The ad pretty much writes itself. It opens with news headlines, while bass and cellos saw a low, dark note; "U.S. charges Goldman with subprime fraud," "Goldman Sachs fraud case stunning in its indictment of Wall Street culture," "Goldman Cited 'Serious' Profit on Mortgages," and the kicker; "Goldman Sachs Bonuses: Bank Paying Staff Over $5 Billion For Just Three Months Work."
"We could've reformed Wall Street," that voice-over guy who does all the political ads says. "We could've reined in corruption. We could've ended huge bailouts and said, 'Too big to fail is too big to exist.' We could've regulated or outlawed risky and exotic investments schemes that have turned our economy into a failing casino. We wanted to do it. You wanted to do it. We could've done it. But Republicans wouldn't even allow the debate.
"All we needed was one vote."
At this point, you show a black and white image of the Republican incumbent. "One vote," the narrator continues. "One independent-minded Republican. One Senator willing to put the good of the nation above petty partisan politics. One politician who knows that fighting Wall Street corruption is more important than their party. Just one Republican with courage.
"One vote... We didn't get it." Flash the opponent's name and McCain/Feingold disclaimer; "I'm _____ and I so approve this message."
This ad has a chance of playing in states across the country, as Democrats bring Wall Street reform to a vote today. As of this moment, Republicans are standing together, threatening to filibuster the bill. While it's hard to believe that Democrats aren't willing to give up something to get this through, the signals they're sending are that they're not willing to give up much. The New York Times reported yesterday that Democrats "had bridged internal party differences and coalesced around a plan to tighten regulation of derivatives" and had "raised the pressure on Senate Republicans" to drop the filibuster threat.
Writing for the Huffington Post, Robert Kuttner reports that the White House has rejected the idea of a bipartisan compromise.
Although Senate Banking Committee Chair Chris Dodd and his sometime Republican ally Richard Shelby continued to make noises on the Sunday talk shows about a possible bipartisan deal, both President Obama and House Financial Services Chairman Barney Frank have personally urged Dodd not to cut a deal with Republicans.
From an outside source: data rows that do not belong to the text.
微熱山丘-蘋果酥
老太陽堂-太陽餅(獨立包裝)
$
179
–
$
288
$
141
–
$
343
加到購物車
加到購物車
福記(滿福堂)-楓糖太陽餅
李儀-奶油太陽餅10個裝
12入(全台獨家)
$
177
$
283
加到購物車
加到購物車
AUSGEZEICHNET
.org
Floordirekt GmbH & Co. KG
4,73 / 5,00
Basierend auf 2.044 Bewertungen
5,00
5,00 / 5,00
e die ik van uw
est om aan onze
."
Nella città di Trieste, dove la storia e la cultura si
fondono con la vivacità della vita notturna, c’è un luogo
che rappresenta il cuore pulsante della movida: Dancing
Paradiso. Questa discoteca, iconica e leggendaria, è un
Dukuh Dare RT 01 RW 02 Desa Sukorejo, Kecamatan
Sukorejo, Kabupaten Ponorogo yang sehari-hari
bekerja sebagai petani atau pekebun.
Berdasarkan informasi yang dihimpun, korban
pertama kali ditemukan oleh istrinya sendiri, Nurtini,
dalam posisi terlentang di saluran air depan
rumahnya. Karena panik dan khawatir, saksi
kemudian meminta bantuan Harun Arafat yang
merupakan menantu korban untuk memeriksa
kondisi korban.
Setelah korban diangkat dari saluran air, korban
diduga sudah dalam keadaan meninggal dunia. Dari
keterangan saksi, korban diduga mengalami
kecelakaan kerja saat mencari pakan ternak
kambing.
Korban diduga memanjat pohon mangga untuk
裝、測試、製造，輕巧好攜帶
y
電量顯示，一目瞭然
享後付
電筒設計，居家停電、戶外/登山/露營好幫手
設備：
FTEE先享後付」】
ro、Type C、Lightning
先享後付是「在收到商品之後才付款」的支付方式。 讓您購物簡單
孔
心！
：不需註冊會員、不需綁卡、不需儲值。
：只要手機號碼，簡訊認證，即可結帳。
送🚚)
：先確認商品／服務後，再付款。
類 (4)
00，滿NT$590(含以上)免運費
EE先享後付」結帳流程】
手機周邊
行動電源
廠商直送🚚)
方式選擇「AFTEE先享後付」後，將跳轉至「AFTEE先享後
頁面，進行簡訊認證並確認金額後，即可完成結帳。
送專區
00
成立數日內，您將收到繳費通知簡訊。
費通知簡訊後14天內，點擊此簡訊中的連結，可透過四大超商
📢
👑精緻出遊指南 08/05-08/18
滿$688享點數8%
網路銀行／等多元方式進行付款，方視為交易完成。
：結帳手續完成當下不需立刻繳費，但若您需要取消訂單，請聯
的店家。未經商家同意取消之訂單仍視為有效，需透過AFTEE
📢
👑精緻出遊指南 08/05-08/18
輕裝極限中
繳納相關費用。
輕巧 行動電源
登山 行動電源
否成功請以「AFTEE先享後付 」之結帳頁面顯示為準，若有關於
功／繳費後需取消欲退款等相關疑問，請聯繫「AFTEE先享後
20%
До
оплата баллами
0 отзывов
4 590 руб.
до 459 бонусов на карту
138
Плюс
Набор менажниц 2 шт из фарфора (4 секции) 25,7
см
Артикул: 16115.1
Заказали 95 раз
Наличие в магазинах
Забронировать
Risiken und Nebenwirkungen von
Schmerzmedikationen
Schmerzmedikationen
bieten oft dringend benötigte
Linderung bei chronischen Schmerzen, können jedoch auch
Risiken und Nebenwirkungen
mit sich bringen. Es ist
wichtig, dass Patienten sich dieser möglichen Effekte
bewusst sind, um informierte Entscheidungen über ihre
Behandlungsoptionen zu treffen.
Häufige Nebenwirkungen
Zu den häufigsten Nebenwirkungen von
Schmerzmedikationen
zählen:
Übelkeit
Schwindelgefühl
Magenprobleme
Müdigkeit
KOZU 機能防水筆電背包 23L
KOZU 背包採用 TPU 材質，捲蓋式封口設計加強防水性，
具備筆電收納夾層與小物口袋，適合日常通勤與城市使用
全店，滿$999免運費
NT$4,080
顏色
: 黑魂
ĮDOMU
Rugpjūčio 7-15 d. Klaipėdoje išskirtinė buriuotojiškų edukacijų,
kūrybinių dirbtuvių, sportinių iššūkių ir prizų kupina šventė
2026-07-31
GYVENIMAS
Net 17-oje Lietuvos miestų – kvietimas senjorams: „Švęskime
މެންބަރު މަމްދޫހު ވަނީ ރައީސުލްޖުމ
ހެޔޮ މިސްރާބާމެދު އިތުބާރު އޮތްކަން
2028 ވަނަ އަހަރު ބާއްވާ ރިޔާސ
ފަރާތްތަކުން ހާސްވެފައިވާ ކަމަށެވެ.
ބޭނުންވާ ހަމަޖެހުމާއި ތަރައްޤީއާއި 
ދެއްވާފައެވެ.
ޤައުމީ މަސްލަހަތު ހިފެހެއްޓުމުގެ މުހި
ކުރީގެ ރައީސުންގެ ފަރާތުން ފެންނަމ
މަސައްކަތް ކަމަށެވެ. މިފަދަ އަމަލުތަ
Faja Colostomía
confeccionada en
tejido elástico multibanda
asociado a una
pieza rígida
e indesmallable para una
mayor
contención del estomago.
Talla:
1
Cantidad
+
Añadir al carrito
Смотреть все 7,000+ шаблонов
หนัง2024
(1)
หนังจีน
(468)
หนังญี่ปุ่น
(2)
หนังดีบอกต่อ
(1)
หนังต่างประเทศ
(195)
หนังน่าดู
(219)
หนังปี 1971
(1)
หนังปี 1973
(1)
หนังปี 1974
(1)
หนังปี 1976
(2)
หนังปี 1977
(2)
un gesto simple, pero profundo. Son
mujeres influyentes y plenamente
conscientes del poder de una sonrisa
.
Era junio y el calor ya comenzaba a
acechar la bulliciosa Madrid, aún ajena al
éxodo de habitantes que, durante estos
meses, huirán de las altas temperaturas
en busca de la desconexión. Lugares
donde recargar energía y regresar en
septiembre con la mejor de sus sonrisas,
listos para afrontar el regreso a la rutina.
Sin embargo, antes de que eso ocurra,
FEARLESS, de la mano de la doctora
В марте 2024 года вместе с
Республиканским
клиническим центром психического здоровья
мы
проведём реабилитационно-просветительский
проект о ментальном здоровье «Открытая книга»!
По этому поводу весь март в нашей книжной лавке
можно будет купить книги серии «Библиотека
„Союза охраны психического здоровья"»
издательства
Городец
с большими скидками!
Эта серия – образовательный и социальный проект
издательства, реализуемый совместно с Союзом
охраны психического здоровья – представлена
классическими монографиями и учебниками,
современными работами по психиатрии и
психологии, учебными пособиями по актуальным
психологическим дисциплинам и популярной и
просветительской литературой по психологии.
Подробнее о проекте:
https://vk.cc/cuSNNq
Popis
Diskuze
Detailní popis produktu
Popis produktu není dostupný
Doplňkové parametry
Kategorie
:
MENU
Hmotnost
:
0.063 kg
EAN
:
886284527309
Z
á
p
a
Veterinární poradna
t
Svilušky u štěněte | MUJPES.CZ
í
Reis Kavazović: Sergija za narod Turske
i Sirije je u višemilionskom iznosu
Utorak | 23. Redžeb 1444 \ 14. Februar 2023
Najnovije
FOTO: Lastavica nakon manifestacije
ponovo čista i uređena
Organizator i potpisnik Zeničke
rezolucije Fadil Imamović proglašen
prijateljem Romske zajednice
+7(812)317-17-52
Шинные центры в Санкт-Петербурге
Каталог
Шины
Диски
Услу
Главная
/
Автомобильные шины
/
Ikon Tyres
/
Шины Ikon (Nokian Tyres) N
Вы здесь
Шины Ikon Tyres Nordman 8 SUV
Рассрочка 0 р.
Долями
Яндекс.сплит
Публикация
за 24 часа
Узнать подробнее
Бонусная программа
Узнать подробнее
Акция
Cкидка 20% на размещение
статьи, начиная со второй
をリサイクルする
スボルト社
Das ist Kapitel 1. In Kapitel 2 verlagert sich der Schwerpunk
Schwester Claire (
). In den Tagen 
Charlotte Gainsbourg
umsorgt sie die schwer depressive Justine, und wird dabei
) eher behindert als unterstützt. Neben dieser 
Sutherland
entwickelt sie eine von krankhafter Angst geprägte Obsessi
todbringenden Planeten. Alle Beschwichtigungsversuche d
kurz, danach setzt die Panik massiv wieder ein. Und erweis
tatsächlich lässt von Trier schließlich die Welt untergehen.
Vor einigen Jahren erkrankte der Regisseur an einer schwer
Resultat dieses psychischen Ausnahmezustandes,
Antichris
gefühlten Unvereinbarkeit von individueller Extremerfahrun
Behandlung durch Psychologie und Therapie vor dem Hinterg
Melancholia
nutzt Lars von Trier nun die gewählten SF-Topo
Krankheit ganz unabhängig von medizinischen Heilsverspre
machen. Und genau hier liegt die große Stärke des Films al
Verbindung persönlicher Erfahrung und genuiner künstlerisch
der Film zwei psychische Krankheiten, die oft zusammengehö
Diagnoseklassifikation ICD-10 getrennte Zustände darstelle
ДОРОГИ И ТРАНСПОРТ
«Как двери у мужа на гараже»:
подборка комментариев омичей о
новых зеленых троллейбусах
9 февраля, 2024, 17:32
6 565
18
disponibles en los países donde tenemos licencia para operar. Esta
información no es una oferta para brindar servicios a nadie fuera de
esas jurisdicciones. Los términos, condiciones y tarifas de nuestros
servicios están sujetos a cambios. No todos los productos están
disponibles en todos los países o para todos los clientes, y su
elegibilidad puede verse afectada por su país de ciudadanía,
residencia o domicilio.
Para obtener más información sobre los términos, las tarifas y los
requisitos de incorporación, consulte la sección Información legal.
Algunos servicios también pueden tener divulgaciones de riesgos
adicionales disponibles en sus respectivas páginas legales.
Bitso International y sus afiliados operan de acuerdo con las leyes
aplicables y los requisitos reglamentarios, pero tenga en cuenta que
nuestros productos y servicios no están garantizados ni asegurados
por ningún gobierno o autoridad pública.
I asked Frank point blank why Dodd would want such a deal, and he said--on the record--"I have no idea, but both President Obama and I have urged him not to."
For those of us who remember the healthcare non-debate, this can't be taken as anything other than good news. Republicans have murdered bipartisanship as a public lynch mob. Even those Republicans who'd engaged in negotiations used it as a delaying tactic, with no intention of ever voting for any bill. After months of bipartisan negotiations, the bill passed the Senate without a single GOP vote. The moral of this story: negotiating with Republicans is a waste of time -- by GOP design.
What we have now is a stand-off. And it's one that Republicans can't possibly win -- not in a political sense, anyway. That's not to say that we won't get some sort of deal after the initial procedural vote fails. But Democrats should go ahead and cut that ad now, then email it to incumbent Republicans running for reelection. You want to run on how much you hate healthcare reform? Knock yourself out -- we're going to run on this.
Someone's going to blink here and, unless they're bent on self-destruction, Republicans will blink first.